Luckily there are better systems that are used more often (but aren’t panaceas). The F1 score combines the above two, leaning towards whichever score is worse. The Jaccard index (or IoU, intersection over union), which was used in this challenge, is similar, and avoids the pitfalls outlined above. However, they’re still measuring pixels, which is the key point I want to make.
Consider the images above and below. The first successfully identifies more than half of the buildings, but only scores 22%. Meanwhile, the second only identifies five buildings , but scores more than double at 47%. The way the competition is set up encourages both me and my models to focus on images with higher resolution, bigger houses, and worry less about sparsely populated areas with low-resolution imagery.
This was a rather roundabout example of a simple point: seemingly basic technical decisions can have large ramifications if they aren’t properly thought through in the context of the full problem. In this case, the scoring criteria unwittingly encourages modellers to focus on wealthier citizens, those that are probably the least in need of whatever interventions these maps are supposed to support. Could this be improved? Possibly by weighting for the actual population in each image, or by weighting images of poorer areas higher. But we might end up just gamifying modellers into some other weird response!
Okay wrap it up now
This is just one tiny example where an innocuous (and pretty standard) decision creates an outcome that may or not be desirable. There are many others: how and by whom the training labels were created, what quality of imagery is available for different areas, what opportunity the affected people had to be involved in the process.
When it comes to buildings, I have previously advocated for sticking to human mappers. These can be local people who know the area, can differentiate between houses, sheds and schools, and whose contributions can go straight into OpenStreetMap, where they’re immediately accessible to all.
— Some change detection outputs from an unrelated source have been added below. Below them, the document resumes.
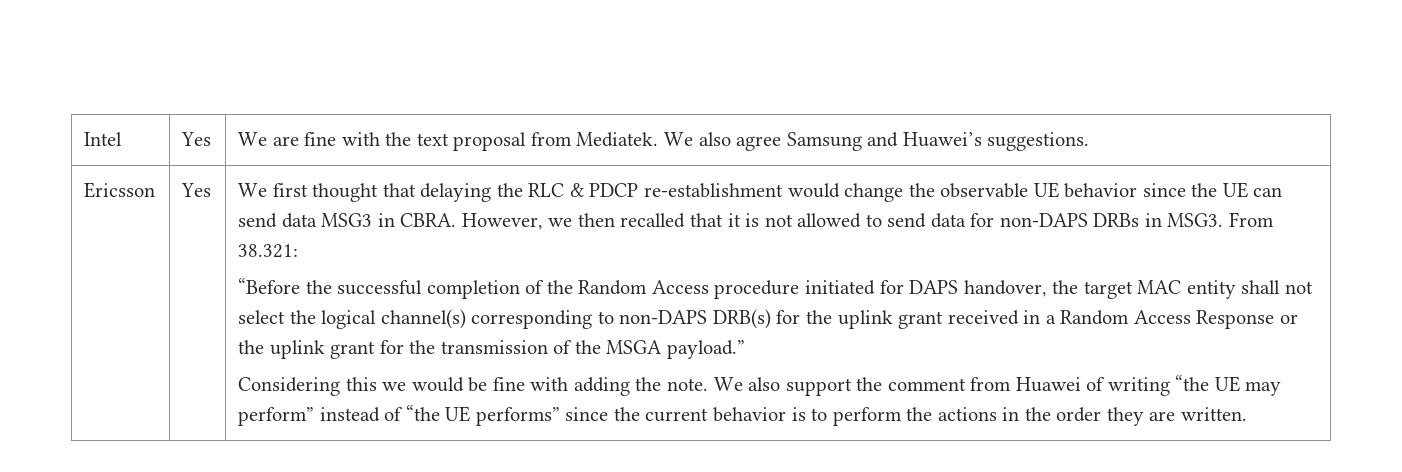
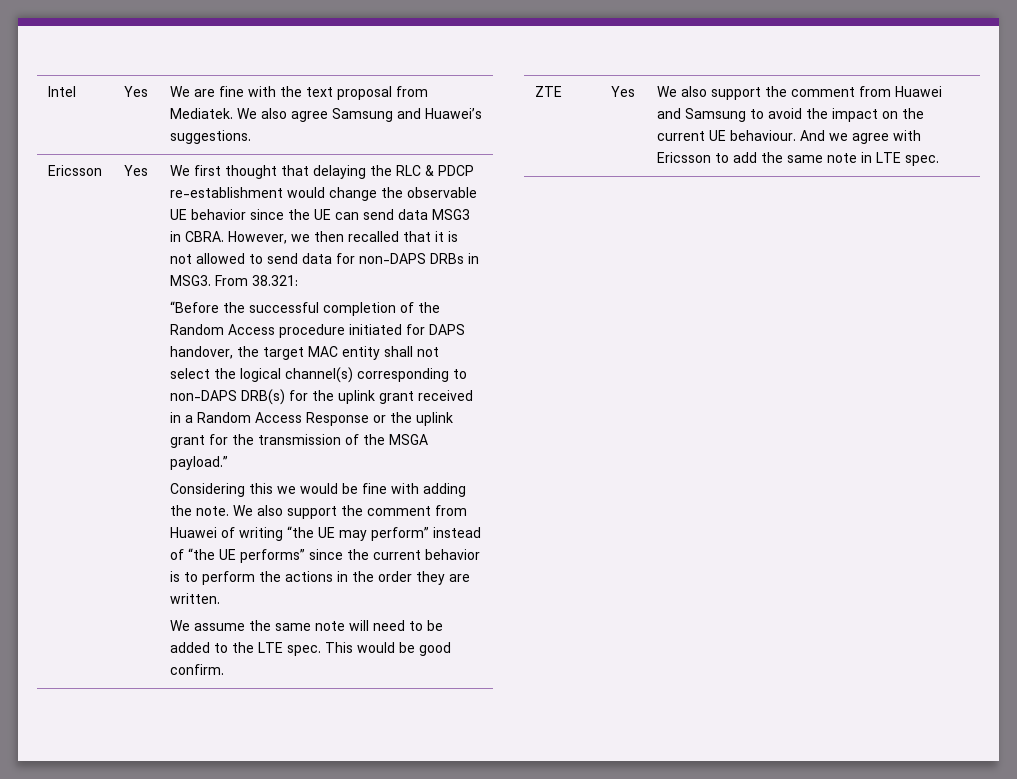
(1247, 414) none -> [169,620,443,631] [169,642,451,656] [169,664,224,675] [534,86,562,97] [610,86,635,97] [656,86,942,100] [656,108,924,122] [656,130,921,144] [656,152,939,166] // We assume the same note will need to be added to the LTE spec. This would be good confirm. // ZTE | Yes | We also support the comment from Huawei and Samsung to avoid the impact on the current UE behaviour. And we agree with Ericsson to add the same note in LTE spec.

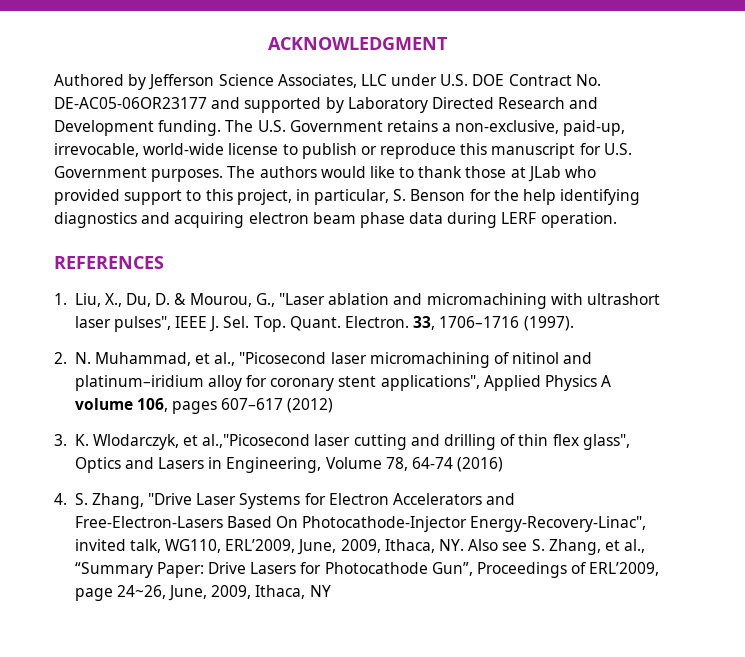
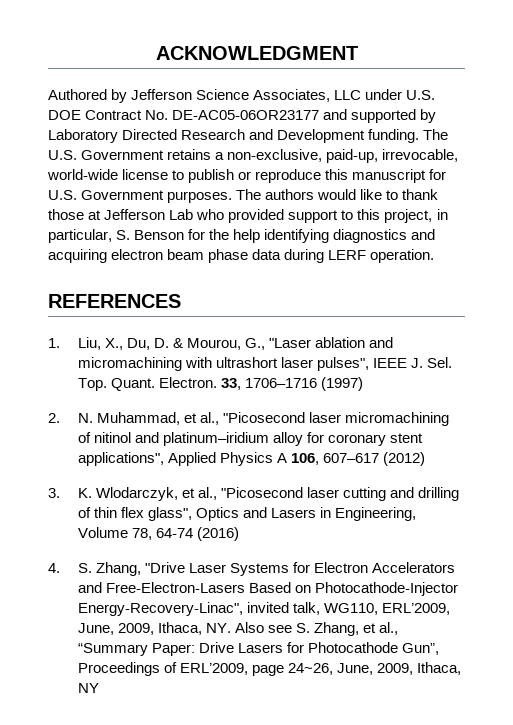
[527,166,561,182] JLab -> [104,209,194,220] Jefferson Lab
[523,316,574,331] (1997). -> [321,377,364,391] (1997)
[74,398,218,414] volume 106, pages -> [291,453,320,465] 106,
[202,434,311,448] al.,"Picosecond -> [198,487,304,500] al., "Picosecond
[276,516,299,528] On -> [295,585,312,593] on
The most useful place for machine learning in this pipeline is to identify areas that probably have buildings, and leave the rest up to the mappers. And then one step further: go to the area and show people how to access the maps from their phones, and how to edit and contribute to them!
But there problems are where machine learning excels and humans are not great. Recognising signals of past disaster impacts in multiple data sources is a great example. We just need to be sure we know what we’re looking for and don’t kick the can down the road for someone else to worry about. If funds will be allocated based on the model, and real humans will be impacted, we better be certain we’re predicting what we think we are, not simply making up numbers or worse, systematically excluding disadvantaged people.